• [Supplied passage]
^^^^^^^^^^^^^^^^
[ih] early networking

John Day jeanjour at comcast.net
Mon Apr 8 20:42:26 PDT 2024


Thanks, Brian. We will check that out.  What we found wasn’t from 1965, but Davies later relating the event later. The same with Derek in a later piece he relates Davies walking into his office after the conference to talk about the idea.

It is good that it is in that book. A prominent place for it. I just wish people had picked up on it more.  But the ’telecom’ mentality was strong and still is.

John

> On Apr 8, 2024, at 22:45, Brian E Carpenter <brian.e.carpenter at gmail.com> wrote:
> 
> Two comments in line...
> On 09-Apr-24 12:28, John Day via Internet-history wrote:
>> Yes, last summer I was reading Ian Toll’s Volume 3 of the War in the Pacific and it was mentioning that how the long delays for relaying radio messages through Pearl affected the outcome of battles. Odd, I thought. Then realized yes, they were torn-tape systems, at least at the relays. And message switching just automated that. I remembered from the early days of the ARPANET how the military was adamant about priority and precedence. And stories of important messages from an admiral being delayed behind long messages over 70 baud channels.
> 
> I recently found a copy of "Code Breakers" by Craig Collie (2017, ISBN 978 1 74331 210 0). It covers Australian SIGINT efforts during World War II, and American efforts to the extent that they interacted with Oz. The two main bases were in Melbourne and Brisbane, but with outposts and mobile teams throughout the Pacific theatre. So it covers a lot of what John mentions, but from an Oz perspective. (Naturally it also covers the earliest days of 5 Eyes.) SIGINT of course had decisive impact on various major battles, depite the foul-up over Pearl Harbor. However, getting important decrypts where they were needed was also often delayed by routine military traffic, until SIGINT got its own circuits.
> 
>> Then the light dawned, as the video relates, message switching was analogous to FCFS batch processesing. Packet switching was analogous to multiprogramming (timeslicing) round-robin scheduling. (To continue the operating system analogy, long messages take a little longer but the completion time for short messages is shorter.) And virtual circuit was round-robin with contiguous memory allocation, and datagrams were a tool for exploring the next step,  but because they handled the immediate problem that step was never taken.
>> Recently, in exploring the papers of Derek Barber and Donald Davies, we have come across papers where Davies states explicitly that his inspiration for packet switching came after attending a 1965 IFIP Conference and hearing all about timesharing systems. He came back and told Derek that that was what they should do for communications. What is curious is that in the better known accounts by Davies on the history of packet switching he doesn’t mention this.
^^^^^^^^^^^^^^^^
• [What needs to be done] Can you summarize the early networking exchange in two sentences? The data below is drawn from a separate source.

[Dataset records]
^^^^^^^^^^^^^^^^
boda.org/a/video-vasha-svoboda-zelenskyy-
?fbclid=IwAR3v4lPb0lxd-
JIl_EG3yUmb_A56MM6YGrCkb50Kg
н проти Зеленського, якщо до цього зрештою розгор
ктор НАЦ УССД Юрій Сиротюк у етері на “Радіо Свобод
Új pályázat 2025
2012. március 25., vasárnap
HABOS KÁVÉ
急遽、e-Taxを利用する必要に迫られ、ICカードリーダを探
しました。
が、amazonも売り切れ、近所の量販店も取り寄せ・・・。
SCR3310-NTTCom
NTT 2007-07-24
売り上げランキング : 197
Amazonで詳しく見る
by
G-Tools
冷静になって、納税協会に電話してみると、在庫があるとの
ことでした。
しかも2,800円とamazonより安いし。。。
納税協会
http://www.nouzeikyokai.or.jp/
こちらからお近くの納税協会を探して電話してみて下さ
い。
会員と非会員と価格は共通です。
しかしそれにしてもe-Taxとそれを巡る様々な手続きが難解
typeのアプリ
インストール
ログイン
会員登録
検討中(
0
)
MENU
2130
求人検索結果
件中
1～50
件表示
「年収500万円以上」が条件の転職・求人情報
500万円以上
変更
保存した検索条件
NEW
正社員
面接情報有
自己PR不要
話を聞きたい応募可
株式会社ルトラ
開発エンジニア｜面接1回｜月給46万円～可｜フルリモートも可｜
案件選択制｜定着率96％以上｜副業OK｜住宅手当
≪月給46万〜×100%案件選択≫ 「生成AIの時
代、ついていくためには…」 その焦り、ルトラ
^^^^^^^^^^^^^^^^
• [Your response] John Day recalls that long relay delays for WWII radio messages through Pearl affected battles and that message switching automated those torn-tape relays, then likens message switching to first-come-first-served batch processing and packet switching to round-robin timesharing. Brian Carpenter points to Craig Collie's "Code Breakers," which covers Australian SIGINT and notes that decrypts were often delayed by routine military traffic, while Day says papers show Davies traced his packet-switching idea to hearing about timesharing at a 1965 IFIP conference, a detail missing from his better-known accounts.